··· Exercise material ···

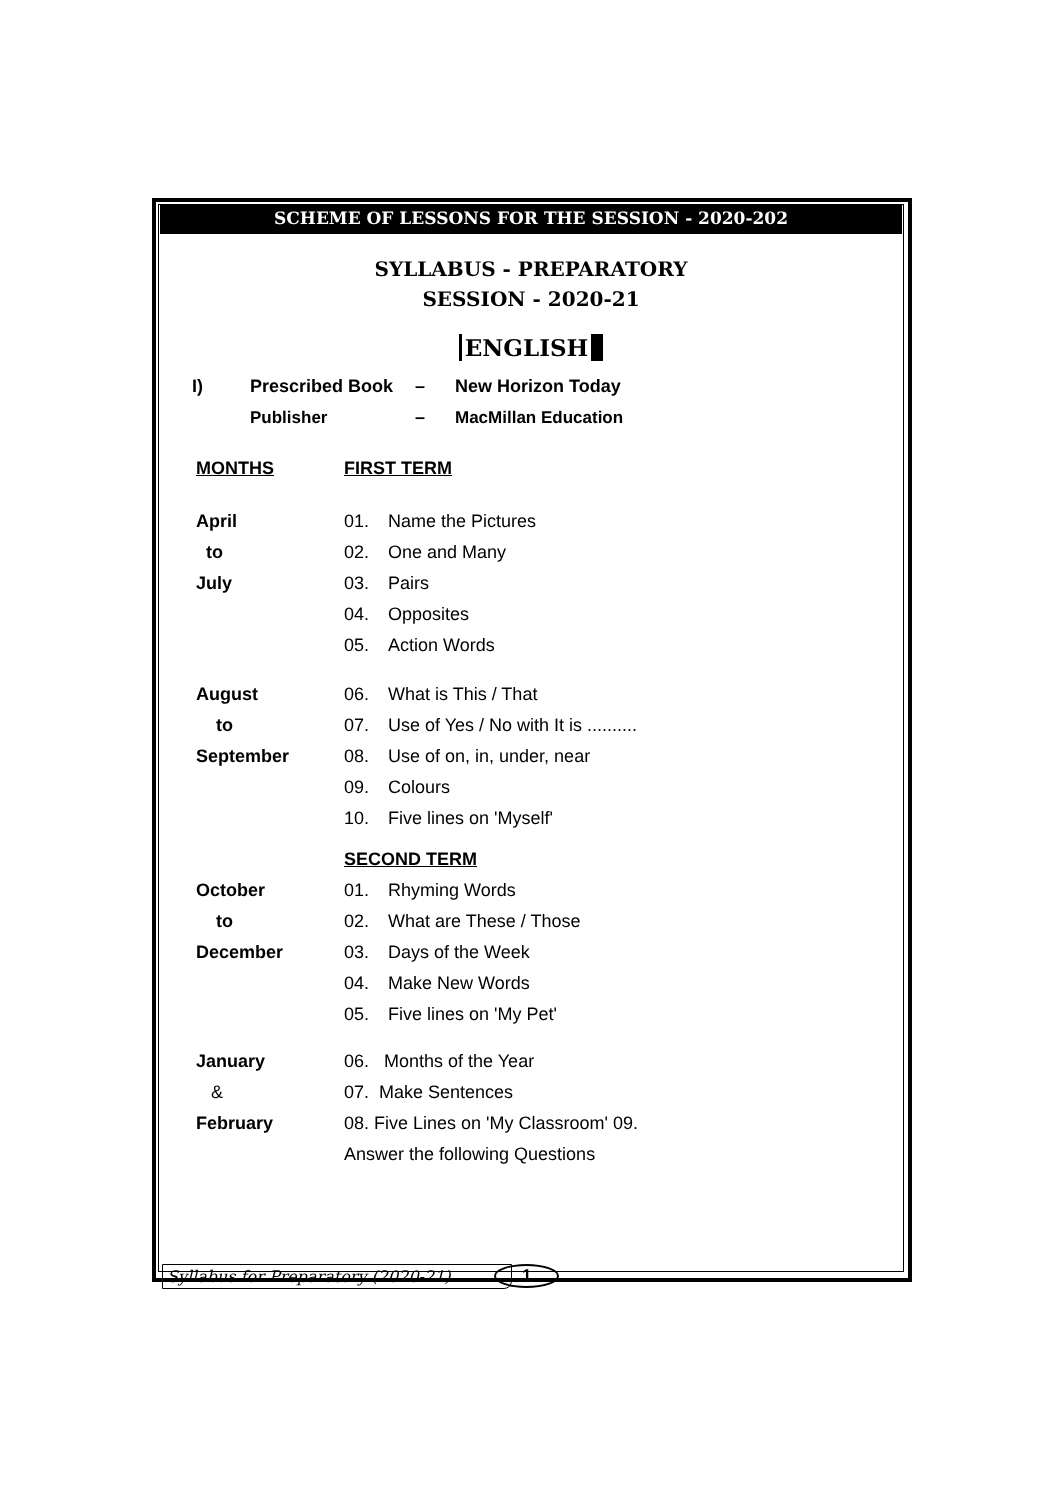SCHEME OF LESSONS FOR THE SESSION - 2020-202
SYLLABUS - PREPARATORY
SESSION - 2020-21
ENGLISH
| I) | Prescribed Book | – | New Horizon Today |
| | Publisher | – | MacMillan Education |
| MONTHS | FIRST TERM | |
| April | 01. | Name the Pictures |
| to | 02. | One and Many |
| July | 03. | Pairs |
| | 04. | Opposites |
| | 05. | Action Words |
| August | 06. | What is This / That |
| to | 07. | Use of Yes / No with It is .......... |
| September | 08. | Use of on, in, under, near |
| | 09. | Colours |
| | 10. | Five lines on 'Myself' |
| | SECOND TERM | |
| October | 01. | Rhyming Words |
| to | 02. | What are These / Those |
| December | 03. | Days of the Week |
| | 04. | Make New Words |
| | 05. | Five lines on 'My Pet' |
| January | 06. Months of the Year | |
| & | 07. Make Sentences | |
| February | 08. Five Lines on 'My Classroom' 09. | |
| | Answer the following Questions | |
Syllabus for Preparatory (2020-21)
1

···

__Work instructions__: Whenever a line in the records above contains the string "What", copy that line.

__Written response__:
| August | 06. | What is This / That |
| to | 02. | What are These / Those |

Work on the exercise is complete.